Despite the lack of legal regulation of pesticide treatments with UAVs in the Russian Federation, the data obtained confirm the economic and agronomic feasibility of their use, especially in the context of climate change and the growth of extreme weather events. The research results laid the foundation for further scaling of the technology and the development of adaptive systems with variable contribution rates integrated with big data analysis and machine learning platforms.
The results obtained: conceptual models, algorithms, hardware prototypes and experimental data form a reliable basis for the further development of adaptive, cognitive and self-organizing control systems for groups of UAVs capable of operating in real conditions of agricultural production.
Further research on this topic will be aimed at developing algorithms and software tools for seamless interaction within a group of UAVs in communication, movement and performance of target tasks (introduction of liquid substances and collection of plant data), prototyping intuitive human-machine interfaces based on scenarios for agricultural tasks and calculated parameters for the introduction of substances., as well as for the development of a prototype and testing of a group of agricultural UAVs with specialized ground-based equipment for autonomous agricultural tasks.aircraft in the absence of global navigation signals and interference.
The results obtained.
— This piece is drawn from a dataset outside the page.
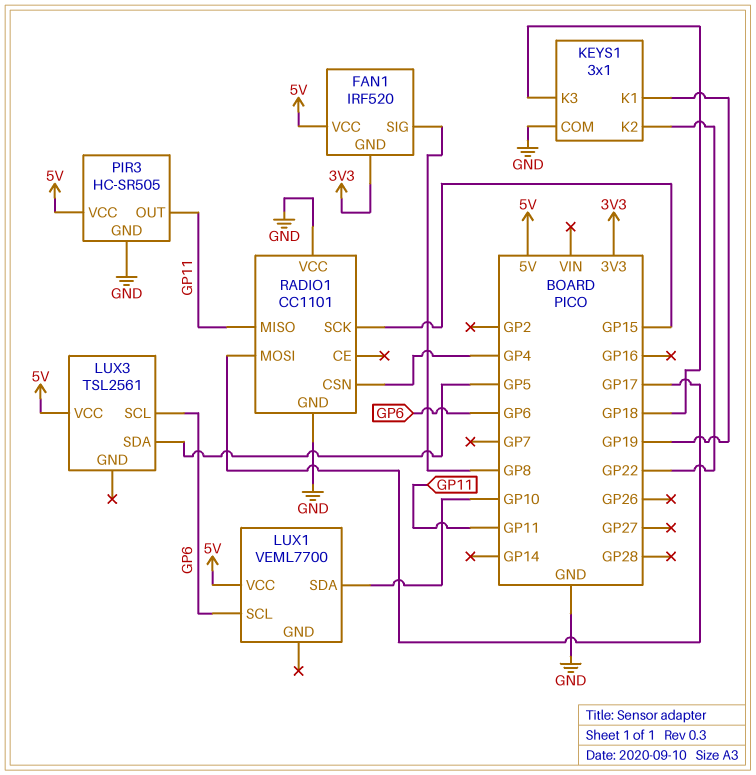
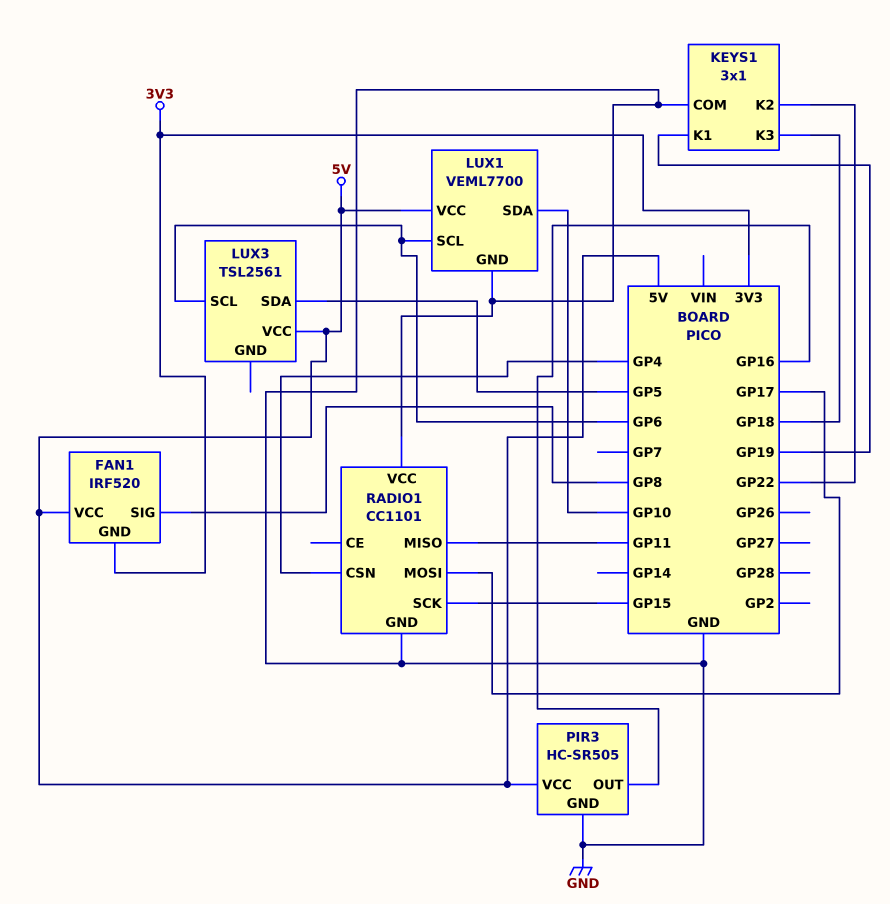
LUX1 pin GND: none -> GND
PIR3 pin OUT: GP11 -> GP16

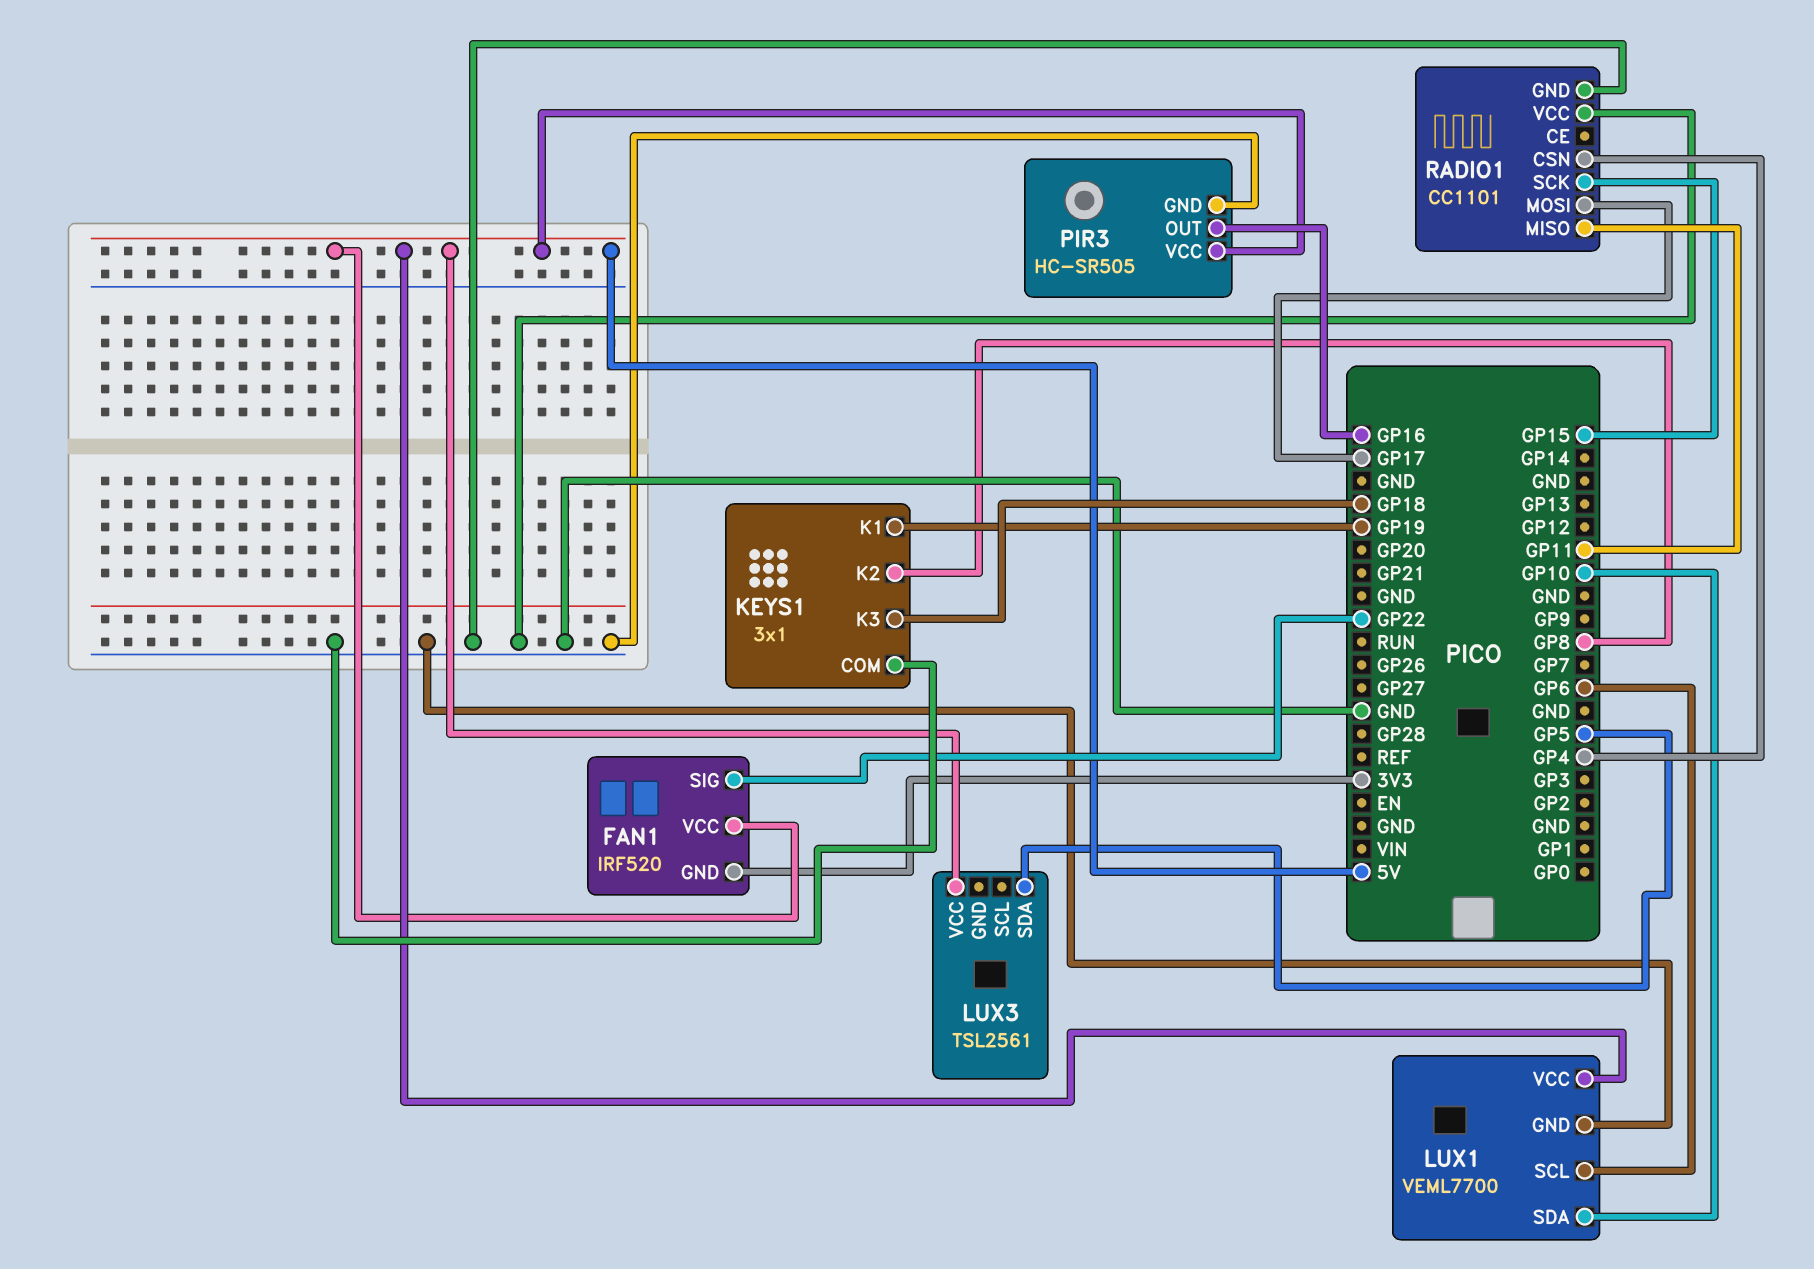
FAN1 pin SIG: GP8 -> GP22
KEYS1 pin K2: GP22 -> GP8
LUX3 pin SCL: GP6 -> none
In 2025, conceptual and structural-functional models were developed describing the functioning of a group of agricultural UAVs and an operator in open spaces of agricultural land. A description of scenarios for the implementation of targeted agricultural tasks by the operator using a group of UAVs has been created. The design and creation of prototypes of four prototypes of agricultural UAVs with specialized attachments for the introduction of liquid substances, aeromonitoring and the implementation of an intuitive human-machine interface between the operator and the UAV group was carried out.
The planned quantitative indicators of the scope of the work have been completed, including the publication of more than 12 articles in Russian and international journals indexed by Web of Science, Scopus, RSCI, RSCI.
The scope of application. UAVs in the field of agriculture, ecology, logistics.
The importance of the work. Improving the accuracy, productivity and environmental safety of agricultural work, as well as reducing the cognitive burden on the operator and accelerating the implementation of swarm robotics solutions in the agricultural sector.
Further scientific research on the topic will be continued within the framework of the Program of Fundamental Scientific Research in the Russian Federation for the long-term period (2021-2030).